Il linguaggio-strada mostra sempre l’eventualità che possa in sé accadere qualcosa di nuovo; è un’azione che mai si compie nella propria azione, un’azione che lavora assiduamente per azionarsi in molteplici azioni; non è
riducibile alla sola azione di un linguaggio appartenente alla sola propria cultura, ma è azione che sprigiona al massimo tutte le azioni che provengono da linguaggi appartenenti a differenti culture;

Uno spazio senza
luoghi, uno spazio con molti luoghi

è geograficamente uno spazio senza luoghi, anzi il suo spazio contiene luoghi che hanno potuto situarsi liberamente in tanti altri luoghi, lasciando a se stesso a volte la facoltà anche di non contenerne, per restare completamente libero di contenerne altri… e altri ancora.
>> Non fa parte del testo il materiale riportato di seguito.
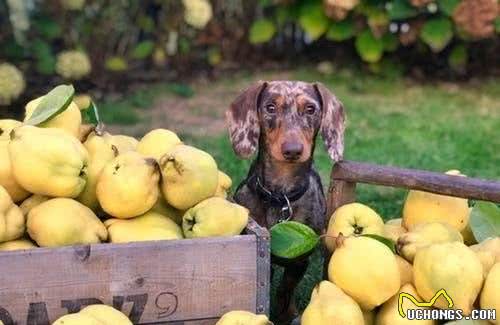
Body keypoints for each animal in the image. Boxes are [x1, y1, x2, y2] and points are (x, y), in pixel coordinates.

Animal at [226, 80, 344, 322]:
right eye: (270, 107)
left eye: (310, 109)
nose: (292, 150)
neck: (281, 196)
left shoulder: (299, 262)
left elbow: (285, 290)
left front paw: (287, 314)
Il linguaggio-strada è uccisione del permanente, ricerca sperimentale

Il linguaggio-strada è deflagrazione, moltitudine, sconfinamento, trasversalità, collettività, totalità, gesticolazione della parola, mímica del corpo sonoro del discorso, stimolo sonoro-visivo, uccisione spontanea di tutto ciò che permane nel permanente, ricerca sperimentale incondizionata, varietà, disfunzionalità, variabilità.

Nessun’attrezzatura linguistica universalmente adottata

Nel linguaggio-strada vigono ordinamenti di permissione, nessun linguaggio agisce in esso subalterno all’altro, nessun linguaggio si esprime tramite un’attrezzatura linguistica universalmente adottata dall’universo di tutti, e ciò perché il linguaggio-strada non mira alla proprietà privata, non mira a
effettuarsi secondo la modalità offerta da condizioni stabili.

Capovolgimenti e rovesciamenti delle regole

Ama muoversi in capovolgimenti, in dinamiche che azzardano rovesciare qualunque regola egemonica che si prodighi per la propria conservazione. Non si lascia imbrigliare dal non dire ciò che vorrebbe liberamente dire, è libero di dire.

Per il linguaggio-strada la bellezza è ciò che si spinge dentro vita e morte

Che cos’è la bellezza per il linguaggio-strada? È un viaggio indissolubilmente legato al pericolo di vita. È ciò che si spinge sin dentro al perenne conflitto fra vita e morte, per scongiurare l’autorità sacrale della morte e
impossessarsi del dinamismo della vita.

Il tessuto sociale viene esplorato in tutti i suoi aspetti

Il tessuto sociale dell’esistente viene esplorato in tutti i suoi aspetti: tutto quanto incontra viene dal suo viaggio sollecitato a fornire imprevisti; è per il rischio e per tutte le sue variabilità sensomotorie. Tutto il suo materiale di ricerca sarà utilizzato persino allo scopo di mutare le proprie percezioni sensoriali.

Un viaggio sporco come la risalita da un pozzo di fango

Tutti i suoi sforzi, utilizzati per le esigenze del suo viaggio, sono paragonabili a quelli di un uomo che tenti di risalire un pozzo di fango non appena vi sia caduto dentro: si aggrappa al fango inospitale della trivialità di strada per risalirvi in superficie e, una volta in superficie, inizierà a enumerare tutti gli aspetti del terriccio che gli si è attaccato addosso, e tutti gli incubi terrorizzanti vissuti in quel momento, mentre sprofondava nel fango, saranno computati e valutati, poiché è un viaggio che ha ragion d’essere solo se ci si avventura in tutti gli aspetti dell’esistenza.
Un’arte che provenga dal linguaggio-strada ci dice che

Ugo Foscolo, Sulla lingua italiana. Discorsi sei in Prose, Società Anonima Notari (IEI), La Santa, Milano 1929, VII, pp.125-126

il poeta, il pittore e lo scultore non imitano copiando, ma scelgono, combinano e immaginano perfette e riunite in una sola molte belle varietà che forse realmente esistono sparse e commiste a cose volgari e spiacevoli, ma che non esistono, o almeno non si veggono né perfette né riunite in natura.